What are the most important blackjack rules?

After poker, blackjack is the most popular card game both online and off. Also known as 21, blackjack is a very entertaining game with lots of thrills, and can also be enjoyed be players who like to use strategy. In fact, an experienced player can seriously damage a casino with the use of well-honed blackjack skills. In this article we’ll be going over some blackjack basics to help you learn how to play blackjack and get used to the rules of this great game.

Learning the basics

An important point to start off with is that not all online blackjack games are played in exactly the same way. While the differences aren’t huge, they are important to take note of so that you can maximize the efficiency of your play. Always read over the site’s blackjack rules, and the software instructions (menus, preferences etc.) so that you know about all the features.

Online blackjack can be divided into 2 main types – animated games and live games. The animated games are just like any other software game you’ve seen. You’ll see the player’s view of the table and all the necessary information in front of you. In live online blackjack, you’re actually playing in a real casino, but one that is in a remote location. The casino is more like a live TV studio and the cameras stream what’s going on in real-time so that you can play blackjack from your sofa!

The Rules of Blackjack

Here’s a rundown of the most important blackjack rules to help you get started and understand the flow of the game…
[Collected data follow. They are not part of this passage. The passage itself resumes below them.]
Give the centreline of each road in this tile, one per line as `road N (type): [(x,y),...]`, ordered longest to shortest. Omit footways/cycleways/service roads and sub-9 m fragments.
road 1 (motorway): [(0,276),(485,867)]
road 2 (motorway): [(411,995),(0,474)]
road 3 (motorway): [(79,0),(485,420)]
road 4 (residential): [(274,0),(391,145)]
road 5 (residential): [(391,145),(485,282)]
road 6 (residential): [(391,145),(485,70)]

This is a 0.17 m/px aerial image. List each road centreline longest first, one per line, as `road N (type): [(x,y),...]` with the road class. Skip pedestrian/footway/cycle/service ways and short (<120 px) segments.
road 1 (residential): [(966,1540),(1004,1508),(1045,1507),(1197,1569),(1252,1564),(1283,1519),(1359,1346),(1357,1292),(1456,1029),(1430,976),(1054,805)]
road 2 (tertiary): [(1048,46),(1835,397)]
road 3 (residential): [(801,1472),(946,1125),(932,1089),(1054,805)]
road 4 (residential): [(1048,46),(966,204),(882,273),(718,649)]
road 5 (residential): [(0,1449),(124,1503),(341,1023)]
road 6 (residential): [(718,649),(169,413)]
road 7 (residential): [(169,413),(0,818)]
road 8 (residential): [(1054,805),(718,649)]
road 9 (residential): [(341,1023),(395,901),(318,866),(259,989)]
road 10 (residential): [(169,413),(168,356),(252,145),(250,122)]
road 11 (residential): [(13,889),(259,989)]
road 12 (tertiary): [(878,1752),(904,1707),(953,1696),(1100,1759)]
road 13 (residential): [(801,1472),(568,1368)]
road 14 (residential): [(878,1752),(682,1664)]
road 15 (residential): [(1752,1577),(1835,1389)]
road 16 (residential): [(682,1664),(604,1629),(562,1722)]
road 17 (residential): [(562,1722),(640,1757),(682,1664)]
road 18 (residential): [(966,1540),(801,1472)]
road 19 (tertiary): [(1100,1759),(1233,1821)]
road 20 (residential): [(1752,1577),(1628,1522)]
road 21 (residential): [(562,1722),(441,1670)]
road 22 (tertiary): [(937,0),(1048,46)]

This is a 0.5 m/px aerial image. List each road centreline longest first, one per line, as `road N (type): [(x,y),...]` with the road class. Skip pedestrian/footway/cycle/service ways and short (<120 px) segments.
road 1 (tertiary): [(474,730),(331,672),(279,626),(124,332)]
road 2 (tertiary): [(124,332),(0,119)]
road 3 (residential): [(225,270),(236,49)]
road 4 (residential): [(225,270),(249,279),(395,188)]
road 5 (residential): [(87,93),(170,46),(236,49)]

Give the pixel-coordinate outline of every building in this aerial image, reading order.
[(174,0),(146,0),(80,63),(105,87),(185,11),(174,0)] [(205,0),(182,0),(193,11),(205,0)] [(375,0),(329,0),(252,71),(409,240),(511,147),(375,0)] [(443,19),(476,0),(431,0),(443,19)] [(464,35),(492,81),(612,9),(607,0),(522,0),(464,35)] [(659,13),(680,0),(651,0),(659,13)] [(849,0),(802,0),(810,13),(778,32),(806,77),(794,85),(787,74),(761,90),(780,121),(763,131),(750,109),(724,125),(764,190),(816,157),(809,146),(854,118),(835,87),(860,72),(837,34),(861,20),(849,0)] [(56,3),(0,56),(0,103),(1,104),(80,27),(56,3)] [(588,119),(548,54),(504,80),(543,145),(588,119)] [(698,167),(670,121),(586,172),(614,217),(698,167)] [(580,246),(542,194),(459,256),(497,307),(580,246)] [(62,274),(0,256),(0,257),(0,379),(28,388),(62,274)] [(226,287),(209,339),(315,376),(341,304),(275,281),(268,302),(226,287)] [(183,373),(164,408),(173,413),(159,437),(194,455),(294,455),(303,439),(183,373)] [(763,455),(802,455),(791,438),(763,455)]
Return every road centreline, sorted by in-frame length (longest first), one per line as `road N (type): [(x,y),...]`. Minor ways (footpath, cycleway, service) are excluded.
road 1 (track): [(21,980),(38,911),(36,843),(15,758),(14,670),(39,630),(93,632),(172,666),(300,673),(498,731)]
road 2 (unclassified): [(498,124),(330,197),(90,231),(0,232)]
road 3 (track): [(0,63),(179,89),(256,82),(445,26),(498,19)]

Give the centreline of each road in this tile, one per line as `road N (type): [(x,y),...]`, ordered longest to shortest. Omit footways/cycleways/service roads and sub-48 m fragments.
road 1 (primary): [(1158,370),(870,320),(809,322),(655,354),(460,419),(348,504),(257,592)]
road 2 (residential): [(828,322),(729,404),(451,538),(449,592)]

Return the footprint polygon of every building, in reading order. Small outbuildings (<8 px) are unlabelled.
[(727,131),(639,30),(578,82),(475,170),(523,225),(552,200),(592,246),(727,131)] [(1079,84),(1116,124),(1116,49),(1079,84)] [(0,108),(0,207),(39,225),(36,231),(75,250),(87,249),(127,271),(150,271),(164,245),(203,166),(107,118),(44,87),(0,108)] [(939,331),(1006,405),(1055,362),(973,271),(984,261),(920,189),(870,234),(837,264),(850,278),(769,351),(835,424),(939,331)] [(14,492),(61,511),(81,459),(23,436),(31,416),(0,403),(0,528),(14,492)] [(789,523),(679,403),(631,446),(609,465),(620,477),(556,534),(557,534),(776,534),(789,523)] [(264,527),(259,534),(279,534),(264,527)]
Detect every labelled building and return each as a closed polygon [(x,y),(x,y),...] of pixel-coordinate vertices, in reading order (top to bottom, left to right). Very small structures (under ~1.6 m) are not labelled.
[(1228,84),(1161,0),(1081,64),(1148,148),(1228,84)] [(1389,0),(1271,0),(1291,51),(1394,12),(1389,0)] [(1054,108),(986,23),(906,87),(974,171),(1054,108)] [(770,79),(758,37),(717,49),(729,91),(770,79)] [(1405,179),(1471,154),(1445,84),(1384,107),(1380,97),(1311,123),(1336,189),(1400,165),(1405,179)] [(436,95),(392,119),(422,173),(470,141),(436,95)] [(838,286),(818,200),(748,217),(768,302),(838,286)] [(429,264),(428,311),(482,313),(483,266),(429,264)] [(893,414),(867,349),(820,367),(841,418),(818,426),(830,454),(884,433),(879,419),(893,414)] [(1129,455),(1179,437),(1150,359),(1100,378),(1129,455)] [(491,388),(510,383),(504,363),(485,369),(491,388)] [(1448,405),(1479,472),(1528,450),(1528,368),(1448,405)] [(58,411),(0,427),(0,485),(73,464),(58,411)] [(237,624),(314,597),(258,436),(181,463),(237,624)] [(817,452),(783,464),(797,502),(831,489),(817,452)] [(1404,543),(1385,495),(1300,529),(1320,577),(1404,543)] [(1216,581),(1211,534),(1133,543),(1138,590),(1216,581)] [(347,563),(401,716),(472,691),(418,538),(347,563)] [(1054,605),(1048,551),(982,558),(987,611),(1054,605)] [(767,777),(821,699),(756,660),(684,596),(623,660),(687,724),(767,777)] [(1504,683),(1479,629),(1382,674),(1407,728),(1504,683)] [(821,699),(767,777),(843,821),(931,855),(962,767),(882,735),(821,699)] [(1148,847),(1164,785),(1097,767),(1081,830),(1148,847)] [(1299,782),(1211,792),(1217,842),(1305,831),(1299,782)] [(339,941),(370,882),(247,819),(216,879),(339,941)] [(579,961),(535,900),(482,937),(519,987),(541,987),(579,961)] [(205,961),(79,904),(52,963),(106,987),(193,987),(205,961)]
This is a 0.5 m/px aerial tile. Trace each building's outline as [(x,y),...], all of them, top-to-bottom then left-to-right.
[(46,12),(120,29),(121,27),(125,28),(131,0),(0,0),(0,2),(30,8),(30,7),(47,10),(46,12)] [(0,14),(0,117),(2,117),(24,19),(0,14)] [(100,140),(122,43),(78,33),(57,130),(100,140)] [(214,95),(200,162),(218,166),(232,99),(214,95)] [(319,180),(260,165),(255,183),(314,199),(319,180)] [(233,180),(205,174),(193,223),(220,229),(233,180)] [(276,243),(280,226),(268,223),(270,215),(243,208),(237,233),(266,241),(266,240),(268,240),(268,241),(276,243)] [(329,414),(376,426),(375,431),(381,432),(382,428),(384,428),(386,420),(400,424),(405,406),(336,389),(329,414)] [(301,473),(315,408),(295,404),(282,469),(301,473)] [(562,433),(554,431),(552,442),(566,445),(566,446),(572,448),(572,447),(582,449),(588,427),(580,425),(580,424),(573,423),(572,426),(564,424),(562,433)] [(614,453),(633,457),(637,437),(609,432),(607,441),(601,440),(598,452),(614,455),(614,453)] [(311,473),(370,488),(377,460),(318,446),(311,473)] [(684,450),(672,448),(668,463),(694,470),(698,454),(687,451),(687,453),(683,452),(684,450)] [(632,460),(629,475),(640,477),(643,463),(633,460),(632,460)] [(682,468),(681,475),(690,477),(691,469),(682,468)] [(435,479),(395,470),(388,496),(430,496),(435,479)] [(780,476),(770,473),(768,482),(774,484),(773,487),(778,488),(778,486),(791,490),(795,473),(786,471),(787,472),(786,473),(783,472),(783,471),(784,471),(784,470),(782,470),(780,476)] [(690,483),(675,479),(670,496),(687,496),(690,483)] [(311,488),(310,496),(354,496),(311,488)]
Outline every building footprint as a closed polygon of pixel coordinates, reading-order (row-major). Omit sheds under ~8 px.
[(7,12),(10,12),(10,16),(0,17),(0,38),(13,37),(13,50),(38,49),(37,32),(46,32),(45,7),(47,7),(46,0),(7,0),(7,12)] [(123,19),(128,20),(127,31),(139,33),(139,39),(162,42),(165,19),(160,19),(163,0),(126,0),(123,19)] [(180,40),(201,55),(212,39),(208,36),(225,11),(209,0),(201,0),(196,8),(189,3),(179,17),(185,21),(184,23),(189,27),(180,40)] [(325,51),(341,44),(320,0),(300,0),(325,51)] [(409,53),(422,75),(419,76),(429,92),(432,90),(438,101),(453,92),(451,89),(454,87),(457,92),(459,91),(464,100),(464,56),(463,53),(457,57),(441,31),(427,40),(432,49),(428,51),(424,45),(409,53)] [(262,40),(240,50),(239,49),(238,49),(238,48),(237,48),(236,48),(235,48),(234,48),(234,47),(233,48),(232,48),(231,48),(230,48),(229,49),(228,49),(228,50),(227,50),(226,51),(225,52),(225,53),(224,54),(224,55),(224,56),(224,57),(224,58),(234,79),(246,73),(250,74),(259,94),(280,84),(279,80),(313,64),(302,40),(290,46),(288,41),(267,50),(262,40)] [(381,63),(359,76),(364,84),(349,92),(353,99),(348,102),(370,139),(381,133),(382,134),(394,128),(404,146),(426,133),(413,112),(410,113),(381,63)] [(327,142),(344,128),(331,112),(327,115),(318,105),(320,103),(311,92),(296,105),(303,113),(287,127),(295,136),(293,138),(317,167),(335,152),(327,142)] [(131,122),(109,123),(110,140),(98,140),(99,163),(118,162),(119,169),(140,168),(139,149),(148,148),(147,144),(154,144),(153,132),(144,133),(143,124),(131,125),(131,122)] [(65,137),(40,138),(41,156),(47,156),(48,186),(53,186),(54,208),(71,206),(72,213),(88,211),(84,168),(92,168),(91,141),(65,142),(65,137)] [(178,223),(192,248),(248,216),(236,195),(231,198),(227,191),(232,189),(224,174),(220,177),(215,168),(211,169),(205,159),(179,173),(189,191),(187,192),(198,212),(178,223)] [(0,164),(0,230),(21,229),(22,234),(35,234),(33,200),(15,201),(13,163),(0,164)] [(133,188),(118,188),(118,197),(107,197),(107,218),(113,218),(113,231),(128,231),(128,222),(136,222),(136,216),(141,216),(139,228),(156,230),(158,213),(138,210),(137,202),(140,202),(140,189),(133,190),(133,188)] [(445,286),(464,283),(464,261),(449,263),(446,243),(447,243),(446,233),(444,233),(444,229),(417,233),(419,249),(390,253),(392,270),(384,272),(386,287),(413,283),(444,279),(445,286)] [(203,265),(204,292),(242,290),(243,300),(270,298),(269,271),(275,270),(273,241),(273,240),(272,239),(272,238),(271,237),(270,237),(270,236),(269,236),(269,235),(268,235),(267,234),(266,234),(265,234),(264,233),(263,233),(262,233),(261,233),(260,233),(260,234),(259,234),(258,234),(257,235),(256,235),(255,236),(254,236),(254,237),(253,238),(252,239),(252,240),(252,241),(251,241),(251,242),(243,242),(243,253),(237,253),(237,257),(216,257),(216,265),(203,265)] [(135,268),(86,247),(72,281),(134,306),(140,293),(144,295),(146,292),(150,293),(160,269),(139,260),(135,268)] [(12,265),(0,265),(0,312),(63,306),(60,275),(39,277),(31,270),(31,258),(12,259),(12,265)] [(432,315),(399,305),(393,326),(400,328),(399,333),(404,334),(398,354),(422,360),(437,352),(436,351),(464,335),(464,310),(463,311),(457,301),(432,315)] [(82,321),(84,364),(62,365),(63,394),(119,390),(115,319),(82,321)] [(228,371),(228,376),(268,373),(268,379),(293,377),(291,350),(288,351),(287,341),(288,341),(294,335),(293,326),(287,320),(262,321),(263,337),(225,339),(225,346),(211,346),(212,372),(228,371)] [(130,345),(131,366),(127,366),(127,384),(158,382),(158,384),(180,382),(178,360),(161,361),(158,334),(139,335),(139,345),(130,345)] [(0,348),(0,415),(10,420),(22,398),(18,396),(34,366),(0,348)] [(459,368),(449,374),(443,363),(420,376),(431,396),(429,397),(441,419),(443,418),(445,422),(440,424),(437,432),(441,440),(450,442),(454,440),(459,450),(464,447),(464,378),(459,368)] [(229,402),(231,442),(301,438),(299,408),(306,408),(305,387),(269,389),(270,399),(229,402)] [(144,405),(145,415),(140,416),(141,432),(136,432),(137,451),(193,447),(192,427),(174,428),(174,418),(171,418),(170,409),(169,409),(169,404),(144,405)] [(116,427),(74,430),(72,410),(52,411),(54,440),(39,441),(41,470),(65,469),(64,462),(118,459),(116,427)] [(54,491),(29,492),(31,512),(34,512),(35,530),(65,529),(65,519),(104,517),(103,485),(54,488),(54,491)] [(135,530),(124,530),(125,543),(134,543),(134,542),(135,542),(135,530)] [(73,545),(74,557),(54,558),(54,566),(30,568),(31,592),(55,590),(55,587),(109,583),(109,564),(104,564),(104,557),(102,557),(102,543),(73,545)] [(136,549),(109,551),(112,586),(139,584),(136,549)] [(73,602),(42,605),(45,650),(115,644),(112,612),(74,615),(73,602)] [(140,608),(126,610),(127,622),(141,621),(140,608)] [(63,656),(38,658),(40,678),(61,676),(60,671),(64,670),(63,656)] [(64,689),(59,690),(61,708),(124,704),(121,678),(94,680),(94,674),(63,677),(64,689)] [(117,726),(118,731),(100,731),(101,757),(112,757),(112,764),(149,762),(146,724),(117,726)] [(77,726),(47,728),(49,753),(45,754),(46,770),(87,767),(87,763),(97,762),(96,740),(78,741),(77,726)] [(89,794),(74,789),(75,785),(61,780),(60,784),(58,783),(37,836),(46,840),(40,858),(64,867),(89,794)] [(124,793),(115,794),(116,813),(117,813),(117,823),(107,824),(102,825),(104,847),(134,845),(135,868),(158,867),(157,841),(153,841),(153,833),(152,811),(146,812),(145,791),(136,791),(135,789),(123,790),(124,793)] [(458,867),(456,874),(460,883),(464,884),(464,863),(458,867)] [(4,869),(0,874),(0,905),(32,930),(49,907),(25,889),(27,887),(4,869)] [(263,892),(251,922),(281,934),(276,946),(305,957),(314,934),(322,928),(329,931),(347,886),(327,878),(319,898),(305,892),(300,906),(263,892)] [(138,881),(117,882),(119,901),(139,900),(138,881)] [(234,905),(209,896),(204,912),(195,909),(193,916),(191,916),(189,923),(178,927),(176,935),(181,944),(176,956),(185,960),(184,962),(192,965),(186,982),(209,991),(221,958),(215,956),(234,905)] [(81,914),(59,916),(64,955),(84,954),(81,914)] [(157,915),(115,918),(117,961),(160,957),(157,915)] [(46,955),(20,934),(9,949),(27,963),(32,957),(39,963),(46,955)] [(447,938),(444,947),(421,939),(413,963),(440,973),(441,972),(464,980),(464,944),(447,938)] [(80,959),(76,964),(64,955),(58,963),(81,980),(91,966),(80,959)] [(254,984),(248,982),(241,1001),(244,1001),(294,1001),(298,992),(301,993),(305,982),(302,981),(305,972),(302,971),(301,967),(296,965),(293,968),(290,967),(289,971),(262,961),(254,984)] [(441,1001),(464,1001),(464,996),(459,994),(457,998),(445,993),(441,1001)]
  1. Blackjack is played with 1 to 8 decks of 52 cards each.
    BlackJack Cards Rules
  2. Aces can be counted as having a value of either 1 or 11 points (whichever is better for your score). The suited cards from 2 to 9 count as their numerical value eg. 4 of diamonds = 4 points. 10’s, Jacks, Queens and Kings all count for 10 points.
  3. The point value of a blackjack hand is simply the sum of all the card points.
  4. A score of 21 made up of various number cards isn’t as strong as a hand with just a single 10-card and an ace (also known as “blackjack”). In other words, “blackjack” outranks any other hand of 21 points.
  5. When a round begins, players place their bets on the table.
  6. The dealer deals two cards to each player, and finally two cards to himself, one of which is kept face down and is known as the “hole card”.
  7. If the dealer’s face up card happens to be an ace, he will offer players the option of “insurance”. Insurance is basically a type of side bet that pays 2 to 1 if the hole card ends up being a 10-pointer. You don’t have to take the side bet, which can be a maximum of half the wager of that round.
  8. If the dealer’s face-up card is a 10 or an ace, he will have a peek at his other card. If he has blackjack, he will immediately reveal his hand.
  9. By having blackjack, the dealer’s hand has won, but players that took insurance will receive their payouts. If one of the players also has blackjack, this results in a “push” which is basically a tie.
  10. Now, let’s assume that the dealer didn’t get an ace right away. Play moves from the dealer’s left while each player makes his/her choice from the following options:
  • Stand: the player stays in the game, but doesn’t make any change to the hand.
  • Hit: the player opts to draw another card. This can be repeated until the hand exceeds 21, also known as “busting”, resulting in a loss for that round.
  • Double: the player can double his wager, but can receive only one additional card.
  • Split: if the player has a pair, or any two 10-point cards, then he can split is hand into 2 separate hands and double his bet. The dealer hands the player an additional card to each of the new hands. At this point the player continues with each hand as a separate chance to reach 21, with the exception of splitting aces which only allows for one additional card per ace. Once the player has chosen to split, a draw of a 10 and an ace count as 21, but not as “blackjack”. The player is allowed to split again, resulting in a maximum of 4 hands. Some casinos won’t let you re-split aces.
  • Surrender: similar to a fold in poker, by surrendering, the player leaves the round, but gets to keep half the original wager. In some casinos you can’t surrender at all, but when it is allowed, it can only be done on the first 2 cards.
  • The play continues to move from player to player around the table until it’s back at the dealer who reveals the “hole card”. If the dealer has 16 points or less, he must continue to hit. The exception is if the 16 points are made up of an ace and a number card (also known as a “soft 17”) although in some casinos the dealer will also have to hit in this situation.
  • If the dealer exceeds 21 (or “busts”) then any player that didn’t bust wins.
  • If the dealer doesn’t bust, then the highest score on the table wins.
  • Winning blackjack bets pay even money. It’s accepted that “blackjack” pays 3 to 2 although some casinos choose to skip this payout boost which gives them a strong advantage.